Nach welchen Kriterien in Liechtenstein die über 1000 Strassennamen vergeben wurden und werden, ist kaum eruierbar. Manche Namen sind historisch gewachsen, da sie einerseits auf einen Flurnamen zurückgehen, auf etwas Herrschaftliches oder Rituelles verweisen oder aber das Offensichtliche bezeichnen. Eine Dorfstrasse z. B. führte in der Regel durchs Dorf, genauso wie eine Landstrasse einst das Land durchzog und Dörfer verband. Die Schaanerstrasse wiederum weist nicht darauf hin, dass sie in Schaan liegt, sondern dass sie nach Schaan führt. Gleiches gilt für Feldkircherstrasse, Bergstrasse, Schlossstrasse etc. Sehr häufig werden Strassennamen auch nach berühmten Persönlichkeiten benannt. In Liechtenstein ist dies vergleichsweise selten der Fall, da wir uns traditionell etwas schwertun mit dem Herausheben von Individuen. Ausser, es handelt sich um Heilige. Ganz allgemein lässt sich festhalten, dass in all diesen Fällen das Schwergewicht bei Männern liegt. Frauen haben hierzulande auf Strassenschildern ernüchternd wenig verloren. In Liechtenstein gerade mal vier Mal: Fürstin Gina Weg, St. Annagasse, Goldene Boos Gasse, Paulahöttaweg. Interessant, dass dies «nur» Wege und Gassen sind, aber keine Strassen. Im Jahr 2019 wurde dies anlässlich des Frauenstreiktags für einen Tag geändert. Damals wurden die Männernamen für 24 Stunden durch die Namen bekannter Frauenpersönlichkeiten ersetzt.

Mundartnamen 2

Zurück zur Mundart. Wie schon erwähnt, wird vor allem bei der Benennung von neuen Strassen immer wieder auch auf Mundartbegriffe zurückgegriffen. Am häufigsten werden dabei alte Pflanzennamen verwendet wie Alberweg (Weisspappel), Elgagass (Lilie) – beide in Balzers –, Hegastrasse (allg. Sträucher) – Triesenberg –, Bagudaweg bzw. Badudaweg (Kälberkropf) – Vaduz und Schaan –, Kartennaweg (Schlüsselblume) – Vaduz –, Felba- bzw. Felbenweg (Silberweide) – Vaduz, Schaan und Mauren – und Widagass (Weide) – Gamprin und Eschen. Hin und wieder finden sich auch Tiernamen: Immagass (Biene) und Werleweg (Maulwurfsgrille) – beide Vaduz. Älteren Datums sind Strassennamen, die auf historische Einrichtungen zurückgehen wie die Dröschistrasse (Triesen) bzw. der Dröschiweg (Vaduz), die beide auf einen Ort verweisen, wo gedroschen wurde. Der Schliassaweg (Vaduz) verweist auf eine Schleuse. Ebenfalls historisch sind schliesslich alte Berufsbezeichnungen wie Finanzerweg (Zöllner) und Heraweg (Ortspfarrer) – beide Balzers –, und Heragass (Ortspfarrer) – Eschen.

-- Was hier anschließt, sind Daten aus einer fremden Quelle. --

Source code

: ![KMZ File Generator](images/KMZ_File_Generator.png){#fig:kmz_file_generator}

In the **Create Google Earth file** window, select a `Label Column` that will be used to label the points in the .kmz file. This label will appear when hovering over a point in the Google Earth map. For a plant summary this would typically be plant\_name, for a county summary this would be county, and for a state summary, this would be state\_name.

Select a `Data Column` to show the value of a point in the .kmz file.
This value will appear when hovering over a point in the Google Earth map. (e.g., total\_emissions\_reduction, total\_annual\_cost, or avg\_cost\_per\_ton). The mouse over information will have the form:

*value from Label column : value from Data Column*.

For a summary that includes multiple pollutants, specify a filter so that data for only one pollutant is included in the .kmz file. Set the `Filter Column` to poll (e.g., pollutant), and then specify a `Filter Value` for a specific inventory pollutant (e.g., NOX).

Und wer sich für weitere eher kuriose Strassennamen wie Backofengasse, Dreiangel, Frauhofer, Im Fetzer, Im Loch, Im Malarsch, Himmelreichsteig, Morgagab, Orglamadweg oder Schinderböchel interessiert, dem sei die Lektüre des «Liechtensteiner Namenbuches» empfohlen. Viel Vergnügen!

Verwendete Literatur:

Jutz, Leo: Vorarlbergisches Wörterbuch mit Einschluss des Fürstentums Liechtenstein. Wien 1960 bis 1965.

Stricker, Hans: Liechtensteiner Namenbuch (6 Bde.). Schaan 1999.

Korrigenda:

In der letzten Ausgabe des 60PLUS hat sich im Mundart-Beitrag «Wingertarbeit im Jahresverlauf» ein grober Schnitzer eingestellt, auf den uns der aufmerksame Leser Michael Lenherr aus Triesen hinwies. Im Glossar zu den Mundart-Ausdrücken wurde die «Krätza» als «Scharreisen» bezeichnet. Das ist selbstverständlich falsch. Bei der «Krätza» handelt es sich, wie es Leo Jutz in seinem «Vorarlbergischen Wörterbuch» beschreibt, um einen «geflochtenen, hohen, oben gewöhnlich weiteren, an Riemen getragenen Rückenkorb zur Beförderung von Gras, Erde, Dünger usw.». Ob der Mundart-Autor beim Schreiben des Artikels zu viel Vaduzer «Kretzer» hatte?